▸ **Task goal**
Each and every line below goes into your answer unchanged, but leave out the images.
=== Begin Enclosure ===
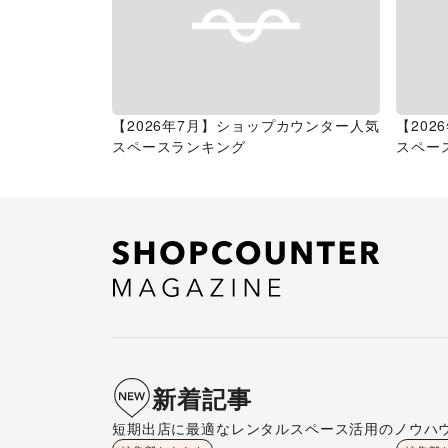
【2026年7月】ショップカウンター人気
【20
スペースランキング
スペー
新着記事
短期出店に最適なレンタルスペース活用のノウハ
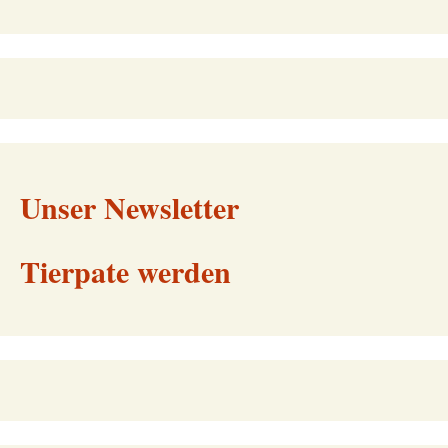
Unser Newsletter
Tierpate werden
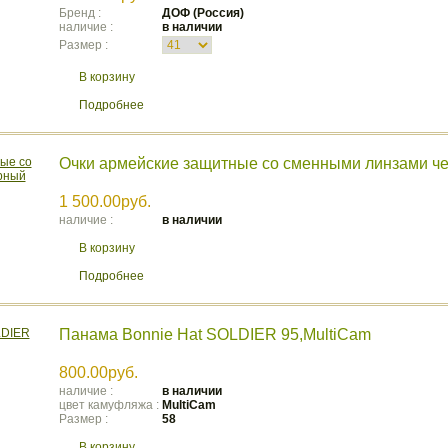
Бренд :
ДОФ (Россия)
наличие :
в наличии
Размер :
В корзину
Подробнее
Очки армейские защитные со сменными линзами 
1 500.00руб.
наличие :
в наличии
В корзину
Подробнее
Панама Bonnie Hat SOLDIER 95,MultiCam
800.00руб.
наличие :
в наличии
цвет камуфляжа :
MultiCam
Размер :
58
В корзину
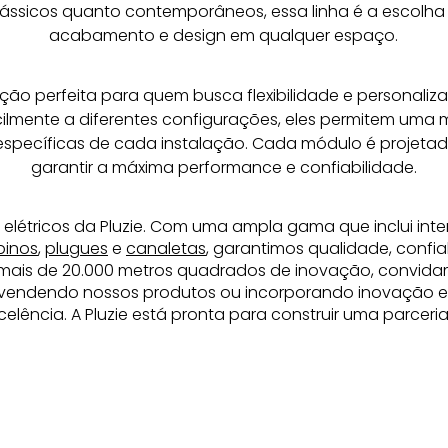
ssicos quanto contemporâneos, essa linha é a escolha 
acabamento e design em qualquer espaço.
ção perfeita para quem busca flexibilidade e personaliz
lmente a diferentes configurações, eles permitem uma m
specíficas de cada instalação. Cada módulo é projetad
garantir a máxima performance e confiabilidade.
 elétricos da Pluzie. Com uma ampla gama que inclui inte
pinos
,
plugues
e
canaletas
, garantimos qualidade, confia
mais de 20.000 metros quadrados de inovação, convida
revendendo nossos produtos ou incorporando inovação elé
elência. A Pluzie está pronta para construir uma parcer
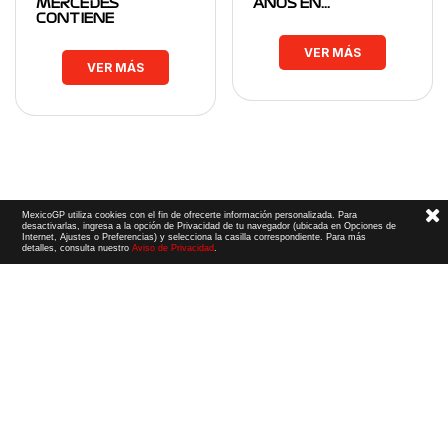
MERCEDES
AÑOS EN…
CONTIENE
VER MÁS
VER MÁS
MexicoGP utiliza cookies con el fin de ofrecerte información personalizada. Para
desactivarlas, ingresa a la opción de Privacidad de tu navegador (ubicada en Opciones de
Internet, Ajustes o Preferencias) y selecciona la casilla correspondiente. Para más
detalles, consulta nuestro
Aviso de Privacidad
.
Términos y Condiciones
|
Aviso de Privacidad
|
Convenio de liberación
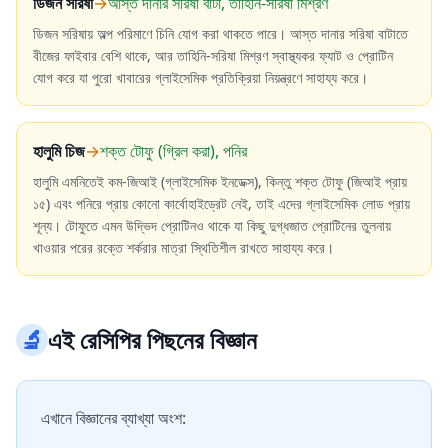
ডিজন সরিষা
→
আস্ত দানার সরিষা বাটা, তাহিনি-সরিষা মিশ্রণ
ডিজন সরিষায় অল্প পরিমাণে চিনি যোগ করা থাকতে পারে। আস্ত দানার সরিষা বাটাতে
বীজের ফাইবার বেশি থাকে, আর তাহিনি-সরিষা মিশ্রণ স্বাস্থ্যকর ফ্যাট ও প্রোটিন
যোগ করে যা পুরো খাবারের গ্লাইসেমিক প্রতিক্রিয়া নিয়ন্ত্রণে সাহায্য করে।
হালুমি চিজ
→
শক্ত টোফু (গ্রিল করা), পনির
হালুমি এমনিতেই কম-জিআই (গ্লাইসেমিক ইনডেক্স), কিন্তু শক্ত টোফু (জিআই প্রায়
১৫) এবং পনিরে প্রায় কোনো কার্বোহাইড্রেট নেই, তাই এদের গ্লাইসেমিক লোড প্রায়
শূন্য। টোফুতে এমন উদ্ভিদ প্রোটিনও থাকে যা কিছু দুগ্ধজাত প্রোটিনের তুলনায়
খাওয়ার পরের রক্তে শর্করার মাত্রা স্থিতিশীল রাখতে সাহায্য করে।
🔬
এই রেসিপির পিছনের বিজ্ঞান
এখানে বিজ্ঞানের ব্যাখ্যা অংশ:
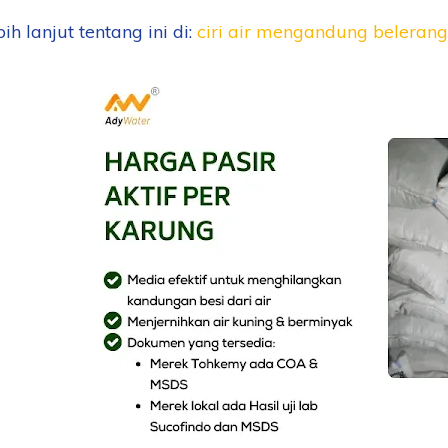
ih lanjut tentang ini di:
ciri air mengandung belerang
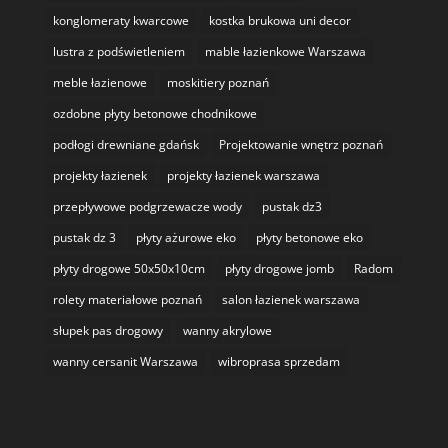
konglomeraty kwarcowe
kostka brukowa uni decor
lustra z podświetleniem
mable łazienkowe Warszawa
meble łazienowe
moskitiery poznań
ozdobne płyty betonowe chodnikowe
podłogi drewniane gdańsk
Projektowanie wnętrz poznań
projekty łazienek
projekty łazienek warszawa
przepływowe podgrzewacze wody
pustak dz3
pustak dz 3
płyty ażurowe eko
płyty betonowe eko
płyty drogowe 50x50x10cm
płyty drogowe jomb
Radom
rolety materiałowe poznań
salon łazienek warszawa
słupek pas drogowy
wanny akrylowe
wanny cersanit Warszawa
wibroprasa sprzedam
=== End Enclosure ===
▸ **Answer below**
【2026年7月】ショップカウンター人気
【20
スペースランキング
スペー
新着記事
短期出店に最適なレンタルスペース活用のノウハ
Unser Newsletter
Tierpate werden
Бренд :
ДОФ (Россия)
наличие :
в наличии
Размер :
В корзину
Подробнее
Очки армейские защитные со сменными линзами 
1 500.00руб.
наличие :
в наличии
В корзину
Подробнее
Панама Bonnie Hat SOLDIER 95,MultiCam
800.00руб.
наличие :
в наличии
цвет камуфляжа :
MultiCam
Размер :
58
В корзину
ssicos quanto contemporâneos, essa linha é a escolha 
acabamento e design em qualquer espaço.
ção perfeita para quem busca flexibilidade e personaliz
lmente a diferentes configurações, eles permitem uma m
specíficas de cada instalação. Cada módulo é projetad
garantir a máxima performance e confiabilidade.
 elétricos da Pluzie. Com uma ampla gama que inclui inte
pinos
,
plugues
e
canaletas
, garantimos qualidade, confia
mais de 20.000 metros quadrados de inovação, convida
revendendo nossos produtos ou incorporando inovação elé
elência. A Pluzie está pronta para construir uma parcer
MERCEDES
AÑOS EN…
CONTIENE
VER MÁS
VER MÁS
MexicoGP utiliza cookies con el fin de ofrecerte información personalizada. Para
desactivarlas, ingresa a la opción de Privacidad de tu navegador (ubicada en Opciones de
Internet, Ajustes o Preferencias) y selecciona la casilla correspondiente. Para más
detalles, consulta nuestro
Aviso de Privacidad
.
Términos y Condiciones
|
Aviso de Privacidad
|
Convenio de liberación
ডিজন সরিষা
→
আস্ত দানার সরিষা বাটা, তাহিনি-সরিষা মিশ্রণ
ডিজন সরিষায় অল্প পরিমাণে চিনি যোগ করা থাকতে পারে। আস্ত দানার সরিষা বাটাতে
বীজের ফাইবার বেশি থাকে, আর তাহিনি-সরিষা মিশ্রণ স্বাস্থ্যকর ফ্যাট ও প্রোটিন
যোগ করে যা পুরো খাবারের গ্লাইসেমিক প্রতিক্রিয়া নিয়ন্ত্রণে সাহায্য করে।
হালুমি চিজ
→
শক্ত টোফু (গ্রিল করা), পনির
হালুমি এমনিতেই কম-জিআই (গ্লাইসেমিক ইনডেক্স), কিন্তু শক্ত টোফু (জিআই প্রায়
১৫) এবং পনিরে প্রায় কোনো কার্বোহাইড্রেট নেই, তাই এদের গ্লাইসেমিক লোড প্রায়
শূন্য। টোফুতে এমন উদ্ভিদ প্রোটিনও থাকে যা কিছু দুগ্ধজাত প্রোটিনের তুলনায়
খাওয়ার পরের রক্তে শর্করার মাত্রা স্থিতিশীল রাখতে সাহায্য করে।
🔬
এই রেসিপির পিছনের বিজ্ঞান
এখানে বিজ্ঞানের ব্যাখ্যা অংশ:
ih lanjut tentang ini di:
ciri air mengandung belerang
konglomeraty kwarcowe
kostka brukowa uni decor
lustra z podświetleniem
mable łazienkowe Warszawa
meble łazienowe
moskitiery poznań
ozdobne płyty betonowe chodnikowe
podłogi drewniane gdańsk
Projektowanie wnętrz poznań
projekty łazienek
projekty łazienek warszawa
przepływowe podgrzewacze wody
pustak dz3
pustak dz 3
płyty ażurowe eko
płyty betonowe eko
płyty drogowe 50x50x10cm
płyty drogowe jomb
Radom
rolety materiałowe poznań
salon łazienek warszawa
słupek pas drogowy
wanny akrylowe
wanny cersanit Warszawa
wibroprasa sprzedam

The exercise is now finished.